At the camps, Yousef, Ajaj, and unknown accomplices had been discussing a plot to bomb the World Trade Center in New York. When Salameh’s cell called for help, it was the perfect opportunity to make his scheme a reality.63
Investigators do not know exactly how the New York conspirators managed to secure Yousef’s participation in the plot, but several of the New York plotters— including Salameh, Ayyad, and Egyptian immigrant Mahmud Abouhalima—had been trained by Ali Mohamed, al Qaeda’s mole at Fort Bragg.64
Mohamed was in Afghanistan when the connection was made, training al Qaeda commanders in military tactics while working on his Encyclopedia of Jihad. For the flight to America, Ajaj had packed a collection of terrorist and military manuals in Arabic and English. The books were virtually identical to those Mohamed had given Nosair in New Jersey a few years earlier.65
Was Mohamed the link between the New York cell and Ramzi Yousef? The evidence is lacking, but the circumstantial case is intriguing.
“That would make more sense than anything I’ve heard before,” said Corrigan, the JTTF investigator, when asked whether Mohamed could have arranged for Yousef to join the cell. On the other hand, Andrew McCarthy, a federal prosecutor who investigated Ali Mohamed and convicted Omar Abdel Rahman, argues there is “not a shred of evidence” that Mohamed had any prior knowledge of the World Trade Center bombing. Without new evidence, the issue must remain in the realm of speculation.66
Yousef took command of Salameh’s cell. The conspirators included Abouhalima, Ayyad, and Abdul Rahman Yasin, an American citizen of Iraqi descent born in Bloomington, Indiana, and raised in Iraq. He returned to the United States in 1992 to join family members living in New Jersey. Yasin had been living on welfare when he encountered Yousef, who was renting an apartment downstairs from him. Eyad Ismoil, a Jordanian in the United States on a visa, joined the plot late, as a driver.67
With Yousef’s arrival, the plans rapidly moved into high gear. Under Yousef’s expert supervision, the crew built a devastating and sophisticated truck bomb. Salameh rented the truck, and Ismoil drove it into position—a parking garage under the World Trade Center. Shortly after noon on February 26, 1993, Yousef used a cigarette lighter to ignite a simple fuse. It took twelve minutes to burn down.
The explosion left a crater one hundred feet wide, gouging a hole in the building several stories deep and several more high. The epicenter was the parking garage beneath the World Trade Center. Flames and fumes shot up through the building. People who weren’t trapped soon poured out of the building, panicstricken and covered in soot. More than a thousand people were injured, some seriously, with crushed limbs, fractured skulls, burns, and bleeding wounds. Six died almost instantly.

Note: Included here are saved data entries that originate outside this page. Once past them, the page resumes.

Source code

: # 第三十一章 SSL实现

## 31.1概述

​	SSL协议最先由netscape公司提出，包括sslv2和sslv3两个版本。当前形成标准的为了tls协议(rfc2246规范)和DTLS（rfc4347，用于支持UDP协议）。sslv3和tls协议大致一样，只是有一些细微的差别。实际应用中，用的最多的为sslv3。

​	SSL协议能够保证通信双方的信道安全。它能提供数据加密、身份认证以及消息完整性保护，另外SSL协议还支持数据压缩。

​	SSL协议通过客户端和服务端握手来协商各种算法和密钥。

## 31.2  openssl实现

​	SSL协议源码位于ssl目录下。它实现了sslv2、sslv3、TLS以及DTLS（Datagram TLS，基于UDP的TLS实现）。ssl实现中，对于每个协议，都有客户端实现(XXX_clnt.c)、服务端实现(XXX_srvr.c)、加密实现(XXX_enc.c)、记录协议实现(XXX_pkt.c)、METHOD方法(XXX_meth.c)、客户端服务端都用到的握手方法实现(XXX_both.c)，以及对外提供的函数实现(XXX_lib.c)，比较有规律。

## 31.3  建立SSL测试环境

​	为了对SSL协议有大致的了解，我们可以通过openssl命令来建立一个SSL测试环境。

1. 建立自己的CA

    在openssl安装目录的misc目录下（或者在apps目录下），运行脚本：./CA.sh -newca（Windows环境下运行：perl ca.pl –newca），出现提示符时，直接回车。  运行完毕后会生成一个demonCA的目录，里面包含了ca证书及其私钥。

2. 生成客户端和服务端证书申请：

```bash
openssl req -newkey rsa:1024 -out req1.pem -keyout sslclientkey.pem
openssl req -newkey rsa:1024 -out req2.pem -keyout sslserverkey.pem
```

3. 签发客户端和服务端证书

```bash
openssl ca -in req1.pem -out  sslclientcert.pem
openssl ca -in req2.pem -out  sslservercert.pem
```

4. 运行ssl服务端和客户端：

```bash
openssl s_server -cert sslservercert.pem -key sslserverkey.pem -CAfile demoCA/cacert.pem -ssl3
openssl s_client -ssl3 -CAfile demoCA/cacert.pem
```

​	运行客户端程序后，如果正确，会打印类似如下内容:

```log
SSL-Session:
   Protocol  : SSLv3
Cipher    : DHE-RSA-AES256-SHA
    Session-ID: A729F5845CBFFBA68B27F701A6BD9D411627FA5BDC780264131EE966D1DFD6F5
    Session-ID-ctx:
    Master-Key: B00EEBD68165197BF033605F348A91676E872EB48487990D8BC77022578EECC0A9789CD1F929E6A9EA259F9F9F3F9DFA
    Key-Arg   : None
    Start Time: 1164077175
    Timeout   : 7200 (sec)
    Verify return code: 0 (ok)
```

It was a stunning act of terrorism and mass murder but less than Yousef had desired. His plan was that the explosion would topple one of the towers onto the other, killing thousands.68
Ajaj, who had traveled to the United States with Yousef, was already in prison on immigration charges. Salameh was arrested when he tried to recover the deposit on the rental truck used in the attack. Ayyad was next. Yousef, Yasin, and Abouhalima fled the country. Abouhalima was soon captured in Egypt and returned to the United States for trial. Yousef would remain free for two years before being captured in Pakistan. Yasin was detained in Iraq for years. His current whereabouts are unknown. Except for Yasin, everyone in the cell was eventually convicted for the bombing, and all are in prison today.69
Investigators knew that Salameh and Ayyad were followers of Omar Abdel Rahman, and they began to increase their scrutiny of the blind sheikh’s other followers. What they found was a second wave in the making, an even more ambitious plan to wreak havoc on New York, camouflaged by the jihadists’ new cause: the genocidal war raging in Bosnia.